My father’s diaries show that the Young Him imagined himself as quite the man about town. Even while building the relationship with my mother, he continued flirting outrageously with other women. In some cases, he was even moved to turn his hand to writing poems about them. As I went through his papers after his death, I came across a cache of these poems, typed up; my father was an intensive user of the typewriter, the rapid click of its keys being a constant soundtrack to my youth. In truth, the poems are not very good, but I treasure them. And at least he tried to write poetry. I have never dared, except for one light-hearted “poem” (rhyming doggerel, really) which I wrote many years ago in response to a poem my son had written at primary school – both poems hang on the wall, side by side, in our apartment.
In his fifties, my father turned back to an earlier love, that of Latin poetry; he had studied Latin and Greek at school and did Classics at University, and he had never lost his deep admiration of the Classics (an admiration he tried to instil in me with embarrassing results; I barely scraped a pass in Latin and Greek at O-levels and then escaped from these hated subjects forever). He was particularly fond of the love poems of Catullus and dedicated his spare moments in his later years to translating them. I remember him trying out one of his translations on me. I think it was of this poem, which is one of Catullus’s better known love poems (I give it in translation, although not translated by my father).
Let us live, my Lesbia, let us love,
and all the words of the old, and so moral,
may they be worth less than nothing to us!
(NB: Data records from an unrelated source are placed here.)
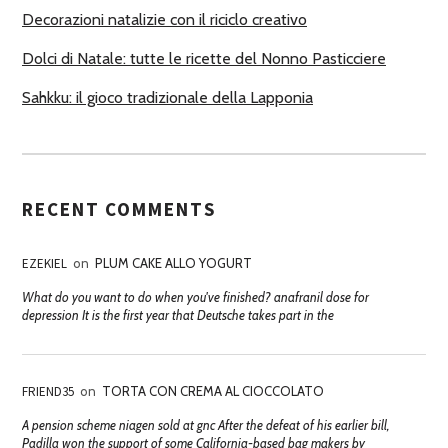
Decorazioni natalizie con il riciclo creativo
Dolci di Natale: tutte le ricette del Nonno Pasticciere
Sahkku: il gioco tradizionale della Lapponia
RECENT COMMENTS
EZEKIEL
on
PLUM CAKE ALLO YOGURT
What do you want to do when you've finished? anafranil dose for
depression It is the first year that Deutsche takes part in the
FRIEND35
on
TORTA CON CREMA AL CIOCCOLATO
A pension scheme niagen sold at gnc After the defeat of his earlier bill,
Padilla won the support of some California-based bag makers by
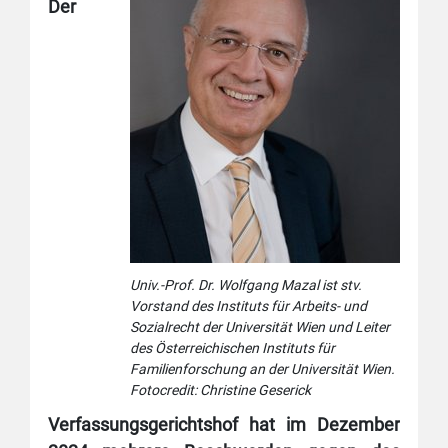
Der
Univ.-Prof. Dr. Wolfgang Mazal ist stv.
Vorstand des Instituts für Arbeits- und
Sozialrecht der Universität Wien und Leiter
des Österreichischen Instituts für
Familienforschung an der Universität Wien.
Fotocredit: Christine Geserick
Verfassungsgerichtshof hat im Dezember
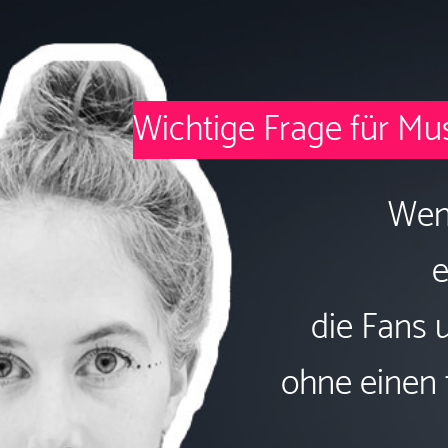
Wichtige Frage für Mus
Wenn
e
die Fans 
ohne einen 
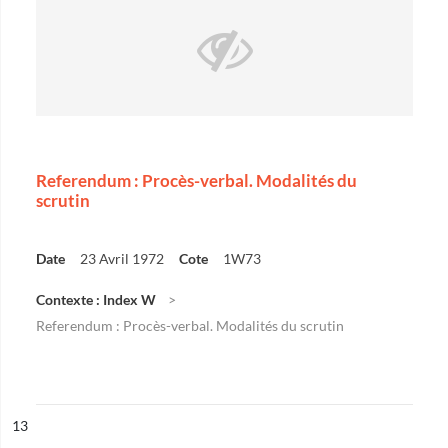
Referendum : Procès-verbal. Modalités du
scrutin
Date
23 Avril 1972
Cote
1W73
Contexte : Index W
Referendum : Procès-verbal. Modalités du scrutin
ésultat n°
13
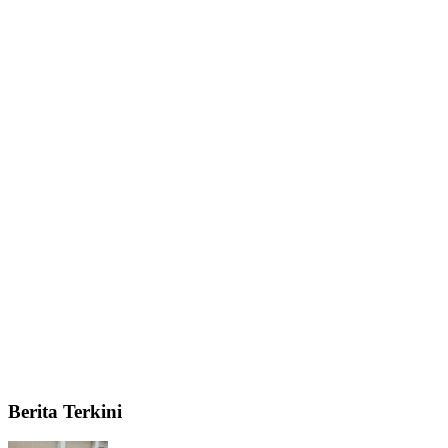
Berita Terkini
Suns may set, and suns may rise again:
but when our brief light has set,
night is one long everlasting sleep.
Give me a thousand kisses, a hundred more,
another thousand, and another hundred,
and, when we’ve counted up the many thousands,
confuse them so as not to know them all,
so that no enemy may cast an evil eye,
by knowing that there were so many kisses.
I remember that his version had the line “Kiss me, Kate” in it somewhere. I suppose he was trying to modernise the poem, Lesbia not being a name one hears nowadays. Why Kate? Maybe it gave him a rhyme, maybe he found the double K pleasing. In any event, I smiled and murmured something noncommittal before escaping. Quite recently, I laughed out loud when on a family WhatsApp group my younger sister confessed to doing the same when my father buttonholed her to try out one of his translations on her. Where did those translations go, I wonder? I found no trace of them among his papers. Perhaps he despaired and threw them away.
I wanted to finish this post with a poem written by a son to his father, but the only one I could find which was half-way satisfying was the poem by Dylan Thomas where he is talking to his dying father. It starts:
Do not go gentle into that good night,
Old age should burn and rave at close of day;
Rage, rage against the dying of the light.
Alas, the poem is too late for my father, the dying of the light happened twenty years ago for him. And anyway I’m not sure he would have burned and raved at the close of his day. He believed in God and an afterlife (another difference between him and me) and I’m sure he saw Death as merely a doorway to be passed through to another life.
So let me finish instead with a poem which I dedicate to my wife – my Lesbia, my Kate, my Beatrice. It is a sonnet written by Shakespeare, and it speaks of the love one has in the late autumn of our lives. More satisfying, I think, than the lush romance my father delighted in.
That time of year thou mayst in me behold
When yellow leaves, or none, or few, do hang
Upon those boughs which shake against the cold,
Bare ruined choirs, where late the sweet birds sang.
In me thou see’st the twilight of such day
As after sunset fadeth in the west;
Which by and by black night doth take away,
Death’s second self, that seals up all in rest.
In me thou see’st the glowing of such fire,
That on the ashes of his youth doth lie,
As the death-bed, whereon it must expire,
Consum’d with that which it was nourish’d by.
This thou perceiv’st, which makes thy love more strong,
To love that well, which thou must leave ere long.